* [PROBLEM TO SOLVE]:
Give back exactly the lines of the data below, starting with the line that has "## mouse_button_type" and going on through the line that has "year were consulted.</block>".

Source texts of formatted documents
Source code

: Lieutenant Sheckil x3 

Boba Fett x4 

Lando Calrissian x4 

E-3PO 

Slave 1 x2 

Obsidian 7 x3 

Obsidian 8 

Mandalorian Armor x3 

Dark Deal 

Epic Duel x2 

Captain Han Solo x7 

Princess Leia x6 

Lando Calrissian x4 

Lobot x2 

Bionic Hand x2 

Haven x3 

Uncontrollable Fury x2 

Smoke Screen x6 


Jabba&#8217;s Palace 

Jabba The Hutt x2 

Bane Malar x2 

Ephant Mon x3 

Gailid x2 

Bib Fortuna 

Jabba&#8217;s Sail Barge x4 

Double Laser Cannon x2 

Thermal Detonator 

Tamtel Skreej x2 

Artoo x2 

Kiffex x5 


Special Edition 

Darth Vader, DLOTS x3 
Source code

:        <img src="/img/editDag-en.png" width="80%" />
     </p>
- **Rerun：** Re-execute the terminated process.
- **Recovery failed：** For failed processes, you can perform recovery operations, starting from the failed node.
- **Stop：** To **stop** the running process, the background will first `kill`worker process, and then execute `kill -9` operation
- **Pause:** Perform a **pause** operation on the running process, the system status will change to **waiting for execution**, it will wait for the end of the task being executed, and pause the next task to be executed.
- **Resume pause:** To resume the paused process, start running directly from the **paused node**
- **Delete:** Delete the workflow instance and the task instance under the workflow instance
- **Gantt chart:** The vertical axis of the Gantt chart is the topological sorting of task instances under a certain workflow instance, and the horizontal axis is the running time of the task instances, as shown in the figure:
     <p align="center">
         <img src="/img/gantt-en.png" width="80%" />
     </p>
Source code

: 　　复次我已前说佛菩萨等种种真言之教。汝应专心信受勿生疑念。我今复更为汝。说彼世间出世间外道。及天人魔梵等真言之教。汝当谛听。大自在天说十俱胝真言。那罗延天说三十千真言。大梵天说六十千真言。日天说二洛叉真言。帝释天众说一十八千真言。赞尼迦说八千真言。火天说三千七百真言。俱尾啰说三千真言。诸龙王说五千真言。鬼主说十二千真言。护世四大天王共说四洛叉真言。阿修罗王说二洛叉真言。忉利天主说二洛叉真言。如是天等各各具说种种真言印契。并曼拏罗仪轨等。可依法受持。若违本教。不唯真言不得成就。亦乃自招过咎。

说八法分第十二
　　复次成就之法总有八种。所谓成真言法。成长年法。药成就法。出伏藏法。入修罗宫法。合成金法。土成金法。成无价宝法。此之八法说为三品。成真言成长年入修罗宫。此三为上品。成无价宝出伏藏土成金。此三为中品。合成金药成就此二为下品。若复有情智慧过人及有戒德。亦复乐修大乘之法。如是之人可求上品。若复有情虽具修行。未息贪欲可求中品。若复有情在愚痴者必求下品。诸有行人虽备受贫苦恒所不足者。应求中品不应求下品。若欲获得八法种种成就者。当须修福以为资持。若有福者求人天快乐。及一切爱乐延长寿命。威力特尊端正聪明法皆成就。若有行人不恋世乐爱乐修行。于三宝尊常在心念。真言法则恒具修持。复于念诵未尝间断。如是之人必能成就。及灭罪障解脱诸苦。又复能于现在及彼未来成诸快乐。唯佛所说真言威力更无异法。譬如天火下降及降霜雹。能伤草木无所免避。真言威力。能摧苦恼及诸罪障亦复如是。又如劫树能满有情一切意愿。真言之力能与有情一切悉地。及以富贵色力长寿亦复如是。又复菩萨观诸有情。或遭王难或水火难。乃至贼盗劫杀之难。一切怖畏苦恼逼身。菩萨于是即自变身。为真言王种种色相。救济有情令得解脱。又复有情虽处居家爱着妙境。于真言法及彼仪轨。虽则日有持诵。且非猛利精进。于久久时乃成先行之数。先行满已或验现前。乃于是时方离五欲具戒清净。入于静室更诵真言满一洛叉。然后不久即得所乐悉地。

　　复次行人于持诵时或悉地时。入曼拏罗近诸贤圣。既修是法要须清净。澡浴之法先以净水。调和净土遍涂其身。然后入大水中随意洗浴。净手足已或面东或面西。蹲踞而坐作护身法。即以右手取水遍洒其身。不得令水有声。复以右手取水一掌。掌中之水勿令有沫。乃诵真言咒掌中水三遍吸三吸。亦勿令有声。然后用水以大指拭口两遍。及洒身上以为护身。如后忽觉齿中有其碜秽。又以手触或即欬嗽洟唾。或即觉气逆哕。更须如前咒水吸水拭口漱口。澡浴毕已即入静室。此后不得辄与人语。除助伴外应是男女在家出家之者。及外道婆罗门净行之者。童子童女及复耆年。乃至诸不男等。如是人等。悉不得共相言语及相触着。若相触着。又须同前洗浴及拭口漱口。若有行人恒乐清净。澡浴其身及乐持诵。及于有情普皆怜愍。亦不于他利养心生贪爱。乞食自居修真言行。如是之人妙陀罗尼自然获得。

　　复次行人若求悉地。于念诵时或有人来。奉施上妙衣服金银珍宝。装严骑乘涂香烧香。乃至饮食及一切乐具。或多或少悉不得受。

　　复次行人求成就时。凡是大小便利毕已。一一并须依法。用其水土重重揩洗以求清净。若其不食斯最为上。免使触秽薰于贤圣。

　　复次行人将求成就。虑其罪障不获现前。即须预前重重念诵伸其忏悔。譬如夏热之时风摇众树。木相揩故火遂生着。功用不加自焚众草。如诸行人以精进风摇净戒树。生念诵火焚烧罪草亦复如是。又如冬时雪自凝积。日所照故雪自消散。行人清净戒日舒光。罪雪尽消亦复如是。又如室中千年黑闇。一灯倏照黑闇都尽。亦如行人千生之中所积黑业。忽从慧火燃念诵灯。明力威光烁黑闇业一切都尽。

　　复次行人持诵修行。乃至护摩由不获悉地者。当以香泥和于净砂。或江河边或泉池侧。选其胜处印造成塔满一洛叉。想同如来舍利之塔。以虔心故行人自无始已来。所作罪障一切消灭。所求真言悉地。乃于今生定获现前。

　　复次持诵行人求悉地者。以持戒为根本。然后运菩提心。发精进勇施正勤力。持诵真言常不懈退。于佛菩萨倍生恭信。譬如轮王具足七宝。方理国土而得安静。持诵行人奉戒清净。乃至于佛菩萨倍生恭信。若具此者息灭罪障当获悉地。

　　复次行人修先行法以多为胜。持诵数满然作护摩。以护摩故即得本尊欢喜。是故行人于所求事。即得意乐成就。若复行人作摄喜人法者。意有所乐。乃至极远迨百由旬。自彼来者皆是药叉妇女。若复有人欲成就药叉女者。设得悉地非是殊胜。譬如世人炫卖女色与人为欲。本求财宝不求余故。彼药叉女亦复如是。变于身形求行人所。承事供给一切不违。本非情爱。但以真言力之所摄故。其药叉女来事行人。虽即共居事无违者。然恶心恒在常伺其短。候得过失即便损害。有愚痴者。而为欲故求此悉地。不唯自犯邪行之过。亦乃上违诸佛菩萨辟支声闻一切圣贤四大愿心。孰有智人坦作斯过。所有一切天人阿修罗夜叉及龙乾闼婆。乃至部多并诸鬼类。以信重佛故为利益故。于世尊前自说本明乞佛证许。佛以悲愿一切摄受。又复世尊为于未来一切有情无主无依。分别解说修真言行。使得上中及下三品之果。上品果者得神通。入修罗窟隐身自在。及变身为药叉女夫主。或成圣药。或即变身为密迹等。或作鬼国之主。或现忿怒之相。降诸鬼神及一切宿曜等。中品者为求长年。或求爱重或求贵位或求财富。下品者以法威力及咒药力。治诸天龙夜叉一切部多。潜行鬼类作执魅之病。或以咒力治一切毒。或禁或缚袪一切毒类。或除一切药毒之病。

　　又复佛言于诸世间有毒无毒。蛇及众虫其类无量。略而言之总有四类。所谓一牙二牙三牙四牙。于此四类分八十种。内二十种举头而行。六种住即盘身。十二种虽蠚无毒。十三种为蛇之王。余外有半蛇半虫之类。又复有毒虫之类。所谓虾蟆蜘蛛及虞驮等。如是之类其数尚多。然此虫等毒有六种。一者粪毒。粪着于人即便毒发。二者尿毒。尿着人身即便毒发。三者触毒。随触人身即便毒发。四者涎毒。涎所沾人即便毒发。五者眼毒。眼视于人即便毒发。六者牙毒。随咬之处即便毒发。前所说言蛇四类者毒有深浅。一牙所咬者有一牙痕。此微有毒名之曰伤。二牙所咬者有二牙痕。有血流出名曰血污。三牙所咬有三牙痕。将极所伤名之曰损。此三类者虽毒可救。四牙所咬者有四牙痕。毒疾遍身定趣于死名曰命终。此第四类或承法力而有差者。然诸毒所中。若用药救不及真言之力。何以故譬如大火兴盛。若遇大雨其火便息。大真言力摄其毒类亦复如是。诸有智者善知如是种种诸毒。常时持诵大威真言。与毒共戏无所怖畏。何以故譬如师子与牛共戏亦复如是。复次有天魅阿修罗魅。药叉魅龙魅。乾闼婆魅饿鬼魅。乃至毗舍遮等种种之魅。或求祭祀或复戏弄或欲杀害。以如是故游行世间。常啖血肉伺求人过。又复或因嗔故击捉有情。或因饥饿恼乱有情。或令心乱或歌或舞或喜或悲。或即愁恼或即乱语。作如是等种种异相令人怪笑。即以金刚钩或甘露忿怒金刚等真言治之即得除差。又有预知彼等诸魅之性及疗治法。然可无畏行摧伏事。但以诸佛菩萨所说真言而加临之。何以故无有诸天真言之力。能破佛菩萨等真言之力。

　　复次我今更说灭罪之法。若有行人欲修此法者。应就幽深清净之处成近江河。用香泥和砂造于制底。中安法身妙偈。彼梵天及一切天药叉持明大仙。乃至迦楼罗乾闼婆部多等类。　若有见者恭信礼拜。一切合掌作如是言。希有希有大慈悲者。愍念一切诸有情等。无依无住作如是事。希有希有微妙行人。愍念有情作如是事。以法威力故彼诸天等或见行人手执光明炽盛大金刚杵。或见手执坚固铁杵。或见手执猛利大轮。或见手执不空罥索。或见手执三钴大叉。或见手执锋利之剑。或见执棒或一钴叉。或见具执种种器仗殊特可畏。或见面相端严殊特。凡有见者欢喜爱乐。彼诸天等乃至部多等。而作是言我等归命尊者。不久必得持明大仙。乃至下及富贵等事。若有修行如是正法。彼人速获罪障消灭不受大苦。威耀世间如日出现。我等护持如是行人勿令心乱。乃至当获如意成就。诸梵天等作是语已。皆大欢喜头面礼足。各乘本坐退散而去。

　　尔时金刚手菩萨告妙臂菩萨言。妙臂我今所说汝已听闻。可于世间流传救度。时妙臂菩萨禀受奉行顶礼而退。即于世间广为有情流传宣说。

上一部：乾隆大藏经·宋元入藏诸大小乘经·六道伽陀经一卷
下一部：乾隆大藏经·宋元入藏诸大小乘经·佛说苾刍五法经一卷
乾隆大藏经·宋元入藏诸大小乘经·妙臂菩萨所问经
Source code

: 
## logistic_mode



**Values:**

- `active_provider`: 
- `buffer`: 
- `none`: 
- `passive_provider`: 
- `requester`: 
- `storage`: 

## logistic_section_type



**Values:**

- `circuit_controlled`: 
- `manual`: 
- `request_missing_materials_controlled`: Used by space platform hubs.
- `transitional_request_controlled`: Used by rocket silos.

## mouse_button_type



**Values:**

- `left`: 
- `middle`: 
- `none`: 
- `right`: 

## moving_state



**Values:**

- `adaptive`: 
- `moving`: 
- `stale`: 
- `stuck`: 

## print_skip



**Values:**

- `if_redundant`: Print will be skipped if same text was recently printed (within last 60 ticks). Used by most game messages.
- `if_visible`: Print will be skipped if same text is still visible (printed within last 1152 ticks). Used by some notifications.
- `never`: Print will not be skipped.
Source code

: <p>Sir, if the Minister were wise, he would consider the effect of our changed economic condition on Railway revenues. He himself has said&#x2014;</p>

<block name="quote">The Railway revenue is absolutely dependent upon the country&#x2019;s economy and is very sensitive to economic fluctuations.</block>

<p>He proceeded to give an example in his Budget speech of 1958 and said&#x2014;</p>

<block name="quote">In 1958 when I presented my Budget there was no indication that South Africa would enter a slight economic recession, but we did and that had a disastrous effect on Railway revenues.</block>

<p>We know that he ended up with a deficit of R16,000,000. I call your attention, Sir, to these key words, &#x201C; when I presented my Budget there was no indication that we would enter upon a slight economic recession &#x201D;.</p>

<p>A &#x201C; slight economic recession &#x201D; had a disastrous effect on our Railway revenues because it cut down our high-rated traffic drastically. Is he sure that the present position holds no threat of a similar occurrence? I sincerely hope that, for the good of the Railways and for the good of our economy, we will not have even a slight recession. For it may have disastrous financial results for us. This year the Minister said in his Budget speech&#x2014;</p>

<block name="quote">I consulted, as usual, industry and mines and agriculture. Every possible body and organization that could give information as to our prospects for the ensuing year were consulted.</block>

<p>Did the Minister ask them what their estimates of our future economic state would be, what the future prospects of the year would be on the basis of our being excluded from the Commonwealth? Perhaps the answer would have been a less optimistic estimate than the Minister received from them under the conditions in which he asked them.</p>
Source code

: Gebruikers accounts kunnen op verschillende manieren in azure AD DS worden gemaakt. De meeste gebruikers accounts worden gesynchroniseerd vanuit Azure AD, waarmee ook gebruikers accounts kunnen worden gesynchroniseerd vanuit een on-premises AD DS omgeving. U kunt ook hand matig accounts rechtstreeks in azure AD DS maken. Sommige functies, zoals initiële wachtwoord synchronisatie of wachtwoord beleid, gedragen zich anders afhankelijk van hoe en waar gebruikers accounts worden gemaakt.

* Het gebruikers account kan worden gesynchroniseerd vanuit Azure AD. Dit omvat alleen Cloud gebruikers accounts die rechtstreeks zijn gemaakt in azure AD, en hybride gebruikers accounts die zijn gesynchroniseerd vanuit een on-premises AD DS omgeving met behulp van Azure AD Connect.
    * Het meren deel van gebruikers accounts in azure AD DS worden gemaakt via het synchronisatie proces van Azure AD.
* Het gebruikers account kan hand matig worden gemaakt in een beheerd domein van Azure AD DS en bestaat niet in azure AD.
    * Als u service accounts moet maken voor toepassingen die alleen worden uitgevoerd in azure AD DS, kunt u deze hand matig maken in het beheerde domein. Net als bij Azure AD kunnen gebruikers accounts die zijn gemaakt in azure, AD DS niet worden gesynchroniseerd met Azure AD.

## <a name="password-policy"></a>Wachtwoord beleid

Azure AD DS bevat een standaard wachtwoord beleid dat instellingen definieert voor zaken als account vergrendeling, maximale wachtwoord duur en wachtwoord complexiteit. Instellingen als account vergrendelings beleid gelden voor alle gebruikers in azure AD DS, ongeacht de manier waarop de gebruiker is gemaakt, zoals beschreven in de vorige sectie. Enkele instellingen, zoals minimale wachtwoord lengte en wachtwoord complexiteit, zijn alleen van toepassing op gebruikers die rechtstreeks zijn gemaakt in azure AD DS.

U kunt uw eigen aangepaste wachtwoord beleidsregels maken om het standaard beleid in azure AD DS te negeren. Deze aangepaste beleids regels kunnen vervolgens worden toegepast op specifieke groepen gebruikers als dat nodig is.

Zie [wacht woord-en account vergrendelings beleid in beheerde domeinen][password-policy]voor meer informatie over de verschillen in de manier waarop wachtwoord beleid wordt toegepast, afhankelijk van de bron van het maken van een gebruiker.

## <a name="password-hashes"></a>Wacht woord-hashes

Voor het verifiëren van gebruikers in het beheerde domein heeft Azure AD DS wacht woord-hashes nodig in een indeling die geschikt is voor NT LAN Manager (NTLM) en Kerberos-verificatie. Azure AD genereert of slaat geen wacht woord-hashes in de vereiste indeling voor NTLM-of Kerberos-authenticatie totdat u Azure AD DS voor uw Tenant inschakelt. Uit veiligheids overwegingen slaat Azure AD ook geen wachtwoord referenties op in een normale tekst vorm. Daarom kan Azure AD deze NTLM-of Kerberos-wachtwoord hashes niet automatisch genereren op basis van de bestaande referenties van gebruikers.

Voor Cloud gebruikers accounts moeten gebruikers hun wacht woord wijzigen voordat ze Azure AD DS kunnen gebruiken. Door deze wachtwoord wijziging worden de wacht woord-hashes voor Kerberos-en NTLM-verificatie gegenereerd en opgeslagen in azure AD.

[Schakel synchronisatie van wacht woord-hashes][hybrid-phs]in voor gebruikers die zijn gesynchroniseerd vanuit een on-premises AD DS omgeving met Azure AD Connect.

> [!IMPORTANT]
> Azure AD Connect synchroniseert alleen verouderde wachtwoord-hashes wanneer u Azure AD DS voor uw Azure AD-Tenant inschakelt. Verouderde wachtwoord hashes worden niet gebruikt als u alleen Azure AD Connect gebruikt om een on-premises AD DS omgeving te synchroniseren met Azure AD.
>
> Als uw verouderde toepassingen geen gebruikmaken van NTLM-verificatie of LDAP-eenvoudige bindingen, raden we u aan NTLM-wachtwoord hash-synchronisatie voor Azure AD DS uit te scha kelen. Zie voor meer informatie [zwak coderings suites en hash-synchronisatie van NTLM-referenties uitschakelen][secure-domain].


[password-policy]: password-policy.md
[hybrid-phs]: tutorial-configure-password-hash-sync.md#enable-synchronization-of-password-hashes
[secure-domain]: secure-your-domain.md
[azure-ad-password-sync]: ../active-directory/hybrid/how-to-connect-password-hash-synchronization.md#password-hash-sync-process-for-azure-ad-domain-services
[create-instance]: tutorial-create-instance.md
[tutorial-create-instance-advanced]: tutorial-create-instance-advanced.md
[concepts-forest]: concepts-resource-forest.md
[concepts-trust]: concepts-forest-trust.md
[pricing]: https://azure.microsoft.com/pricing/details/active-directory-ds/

* [EXPECTED OUTPUT]:
## mouse_button_type



**Values:**

- `left`: 
- `middle`: 
- `none`: 
- `right`: 

## moving_state



**Values:**

- `adaptive`: 
- `moving`: 
- `stale`: 
- `stuck`: 

## print_skip



**Values:**

- `if_redundant`: Print will be skipped if same text was recently printed (within last 60 ticks). Used by most game messages.
- `if_visible`: Print will be skipped if same text is still visible (printed within last 1152 ticks). Used by some notifications.
- `never`: Print will not be skipped.
Source code

: <p>Sir, if the Minister were wise, he would consider the effect of our changed economic condition on Railway revenues. He himself has said&#x2014;</p>

<block name="quote">The Railway revenue is absolutely dependent upon the country&#x2019;s economy and is very sensitive to economic fluctuations.</block>

<p>He proceeded to give an example in his Budget speech of 1958 and said&#x2014;</p>

<block name="quote">In 1958 when I presented my Budget there was no indication that South Africa would enter a slight economic recession, but we did and that had a disastrous effect on Railway revenues.</block>

<p>We know that he ended up with a deficit of R16,000,000. I call your attention, Sir, to these key words, &#x201C; when I presented my Budget there was no indication that we would enter upon a slight economic recession &#x201D;.</p>

<p>A &#x201C; slight economic recession &#x201D; had a disastrous effect on our Railway revenues because it cut down our high-rated traffic drastically. Is he sure that the present position holds no threat of a similar occurrence? I sincerely hope that, for the good of the Railways and for the good of our economy, we will not have even a slight recession. For it may have disastrous financial results for us. This year the Minister said in his Budget speech&#x2014;</p>

<block name="quote">I consulted, as usual, industry and mines and agriculture. Every possible body and organization that could give information as to our prospects for the ensuing year were consulted.</block>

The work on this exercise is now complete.